A obra “Os Elementos”, atribuída a Euclides, é uma das mais influentes na história da matemática, servindo como o principal livro para o ensino de matemática (especialmente geometria) desde a data da sua publicação até o fim do século XIX ou início do século XX. Nessa obra, os princípios do que é hoje chamado de geometria euclidiana foram deduzidos a partir de um pequeno conjunto de axiomas.
A obra composta por treze volumes, sendo:
  • cinco sobre geometria plana;
  • três sobre números;
  • um sobre a teoria das proporções;
  • um sobre incomensuráveis
  • três (os últimos) sobre geometria no espaço.
Euclides foi considerado um dos mais célebres gênios da matemática depois de escrito o seu mais revolucionário livro Os Elementos escrito em grego, a obra cobre toda a aritmética, a álgebra e a geometria conhecidas até então no mundo grego, reunindo o trabalho de predecessores de Euclides, como Hipócrates e Eudóxio. Sistematizou todo o conhecimento geométrico dos antigos, intercalando os teoremas já então conhecidos com a demonstração de muitos outros, que completavam lacunas e davam coerência e encadeamento lógico ao sistema por ele criado. Após sua primeira edição foi copiado e recopiado inúmeras vezes, tendo sido traduzido para o árabe em (774). A obra possui mais de mil edições desde o advento da imprensa, sendo a sua primeira versão impressa datada de 1482 (Veneza, Itália). Essa edição foi uma tradução do árabe para o latim. Tem sido − segundo George Simmons“considerado como responsável por uma influência sobre a mente humana maior que qualquer outro livro, com exceção da Bíblia". Embora muitos dos resultados descritos em Os Elementos originarem-se em matemáticos anteriores, uma das reconhecidas habilidades de Euclides foi apresentá-los em uma única estrutura logicamente coerente, tornando-a de fácil uso e referência, incluindo um sistema rigoroso de provas matemáticas que continua a ser a base da matemática 23 séculos mais tarde. Não há menção de Euclides nas primeiras cópias ainda remanescentes de Os Elementos, e a maioria das cópias dizem que são "a partir da edição de Teão de Alexandria" ou as "palestras de Teão", enquanto o texto considerado primário, guardado pelo Vaticano, não menciona qualquer autor. A única referência que os historiadores se baseiam para Euclides ter escrito Os Elementos veio de Proclos, que brevemente em seu Comentário sobre Os Elementos atribui Euclides como o seu autor. Euclides foi a peça chave em toda a história da Geometria.

- **Tarefa 1**:
Responda com base no texto sobre Os Elementos:
(a) Por quantos volumes a obra é composta?
(b) Em que ano e em que cidade foi feita a primeira versão impressa?
(c) De quem veio a única referência em que os historiadores se baseiam para atribuir a autoria da obra a Euclides?
- **Tarefa 2**:
Substitua "volumes" por "livros" no trecho do texto sobre Os Elementos que começa nas palavras "A obra composta" e termina depois de "geometria no espaço.". Reescreva o trecho inteiro com a troca feita.

- **Linhas fornecidas**:
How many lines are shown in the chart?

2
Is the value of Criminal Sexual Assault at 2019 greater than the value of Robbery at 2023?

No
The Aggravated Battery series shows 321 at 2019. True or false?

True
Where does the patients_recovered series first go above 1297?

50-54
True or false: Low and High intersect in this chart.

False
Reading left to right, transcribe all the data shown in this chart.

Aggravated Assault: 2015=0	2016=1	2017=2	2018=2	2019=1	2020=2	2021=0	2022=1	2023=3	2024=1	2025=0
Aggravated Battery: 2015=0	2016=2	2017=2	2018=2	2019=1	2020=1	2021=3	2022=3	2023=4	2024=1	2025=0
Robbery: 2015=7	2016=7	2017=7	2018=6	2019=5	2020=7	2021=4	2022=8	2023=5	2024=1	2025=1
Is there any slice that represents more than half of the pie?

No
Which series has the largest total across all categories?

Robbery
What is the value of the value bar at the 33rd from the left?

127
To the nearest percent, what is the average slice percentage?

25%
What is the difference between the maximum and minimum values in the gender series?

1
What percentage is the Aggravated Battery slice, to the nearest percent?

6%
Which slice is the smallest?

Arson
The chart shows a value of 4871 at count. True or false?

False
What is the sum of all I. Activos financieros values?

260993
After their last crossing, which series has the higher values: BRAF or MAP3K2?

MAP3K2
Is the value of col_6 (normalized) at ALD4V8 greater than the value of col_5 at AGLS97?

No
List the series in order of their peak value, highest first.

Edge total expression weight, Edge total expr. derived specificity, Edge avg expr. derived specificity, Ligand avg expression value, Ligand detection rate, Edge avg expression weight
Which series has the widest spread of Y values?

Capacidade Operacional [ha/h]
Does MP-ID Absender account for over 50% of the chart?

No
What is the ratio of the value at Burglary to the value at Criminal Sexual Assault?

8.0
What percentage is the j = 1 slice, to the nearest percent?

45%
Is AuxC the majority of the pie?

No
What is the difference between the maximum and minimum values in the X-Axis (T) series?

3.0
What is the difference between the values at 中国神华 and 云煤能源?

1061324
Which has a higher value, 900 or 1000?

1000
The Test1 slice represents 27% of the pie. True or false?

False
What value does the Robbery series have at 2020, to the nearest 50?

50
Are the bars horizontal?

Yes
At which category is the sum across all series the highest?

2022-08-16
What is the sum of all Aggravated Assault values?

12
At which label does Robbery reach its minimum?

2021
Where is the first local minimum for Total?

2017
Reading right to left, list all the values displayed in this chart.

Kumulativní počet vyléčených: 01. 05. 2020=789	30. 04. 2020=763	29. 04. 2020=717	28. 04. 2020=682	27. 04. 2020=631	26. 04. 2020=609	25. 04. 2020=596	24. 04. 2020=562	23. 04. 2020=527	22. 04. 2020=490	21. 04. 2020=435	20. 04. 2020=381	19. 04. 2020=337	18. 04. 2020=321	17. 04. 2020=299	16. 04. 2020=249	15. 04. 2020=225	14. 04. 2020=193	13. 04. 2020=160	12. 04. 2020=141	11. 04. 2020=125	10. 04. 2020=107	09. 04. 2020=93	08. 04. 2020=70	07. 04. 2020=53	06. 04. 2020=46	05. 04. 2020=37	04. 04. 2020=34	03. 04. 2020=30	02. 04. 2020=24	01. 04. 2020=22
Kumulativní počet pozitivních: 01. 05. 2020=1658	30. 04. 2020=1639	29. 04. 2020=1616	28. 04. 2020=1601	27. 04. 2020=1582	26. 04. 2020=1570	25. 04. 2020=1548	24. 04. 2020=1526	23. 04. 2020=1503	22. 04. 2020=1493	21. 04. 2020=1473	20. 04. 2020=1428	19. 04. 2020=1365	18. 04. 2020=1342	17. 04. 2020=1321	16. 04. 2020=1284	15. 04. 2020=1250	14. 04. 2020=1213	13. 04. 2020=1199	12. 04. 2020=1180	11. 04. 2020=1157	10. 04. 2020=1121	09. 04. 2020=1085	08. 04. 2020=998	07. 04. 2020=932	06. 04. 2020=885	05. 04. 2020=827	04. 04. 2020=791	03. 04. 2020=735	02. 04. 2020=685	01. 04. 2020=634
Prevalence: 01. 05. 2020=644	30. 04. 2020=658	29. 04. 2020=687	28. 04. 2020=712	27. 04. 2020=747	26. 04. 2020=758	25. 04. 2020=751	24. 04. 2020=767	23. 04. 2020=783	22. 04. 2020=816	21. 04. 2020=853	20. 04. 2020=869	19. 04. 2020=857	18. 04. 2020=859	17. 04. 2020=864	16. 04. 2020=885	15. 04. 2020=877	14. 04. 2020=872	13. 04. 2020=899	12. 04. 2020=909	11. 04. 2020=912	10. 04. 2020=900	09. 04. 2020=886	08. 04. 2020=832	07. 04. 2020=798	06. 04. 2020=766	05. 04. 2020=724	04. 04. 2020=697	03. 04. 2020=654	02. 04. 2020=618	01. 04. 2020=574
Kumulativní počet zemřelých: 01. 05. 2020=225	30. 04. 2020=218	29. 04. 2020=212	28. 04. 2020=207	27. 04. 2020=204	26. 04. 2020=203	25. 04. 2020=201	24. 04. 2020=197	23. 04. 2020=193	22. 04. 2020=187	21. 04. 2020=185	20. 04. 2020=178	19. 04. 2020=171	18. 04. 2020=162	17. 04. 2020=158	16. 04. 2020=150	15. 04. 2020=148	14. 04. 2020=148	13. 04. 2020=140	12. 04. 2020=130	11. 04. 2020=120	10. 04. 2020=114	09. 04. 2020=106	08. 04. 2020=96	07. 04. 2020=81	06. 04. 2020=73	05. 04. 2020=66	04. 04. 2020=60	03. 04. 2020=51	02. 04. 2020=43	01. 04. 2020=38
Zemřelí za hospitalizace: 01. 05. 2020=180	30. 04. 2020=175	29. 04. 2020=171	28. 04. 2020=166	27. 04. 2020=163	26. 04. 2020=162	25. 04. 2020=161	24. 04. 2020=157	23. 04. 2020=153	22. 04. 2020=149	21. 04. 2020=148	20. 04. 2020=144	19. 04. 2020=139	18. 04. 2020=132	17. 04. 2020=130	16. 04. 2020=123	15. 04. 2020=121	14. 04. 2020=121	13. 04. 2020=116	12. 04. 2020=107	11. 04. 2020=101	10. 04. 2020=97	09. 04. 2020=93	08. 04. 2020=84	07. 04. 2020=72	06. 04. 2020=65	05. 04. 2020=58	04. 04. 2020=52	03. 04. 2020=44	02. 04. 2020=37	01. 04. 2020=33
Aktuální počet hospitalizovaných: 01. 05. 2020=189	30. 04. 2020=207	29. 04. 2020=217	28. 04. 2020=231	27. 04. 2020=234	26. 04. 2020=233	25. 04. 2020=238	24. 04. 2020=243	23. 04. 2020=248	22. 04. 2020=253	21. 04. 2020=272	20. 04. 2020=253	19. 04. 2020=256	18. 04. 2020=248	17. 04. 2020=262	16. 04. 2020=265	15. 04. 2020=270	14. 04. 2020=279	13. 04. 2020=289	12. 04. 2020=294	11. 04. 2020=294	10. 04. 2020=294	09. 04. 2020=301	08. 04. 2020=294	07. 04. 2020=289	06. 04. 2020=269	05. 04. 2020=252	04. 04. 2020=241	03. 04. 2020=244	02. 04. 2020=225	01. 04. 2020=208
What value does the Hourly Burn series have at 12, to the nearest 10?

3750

- **Espaço de resposta 1**:
(a) Treze volumes.
(b) Em 1482, em Veneza, na Itália.
(c) De Proclos.

- **Espaço de resposta 2**:
A obra composta por treze livros, sendo:
  • cinco sobre geometria plana;
  • três sobre números;
  • um sobre a teoria das proporções;
  • um sobre incomensuráveis
  • três (os últimos) sobre geometria no espaço.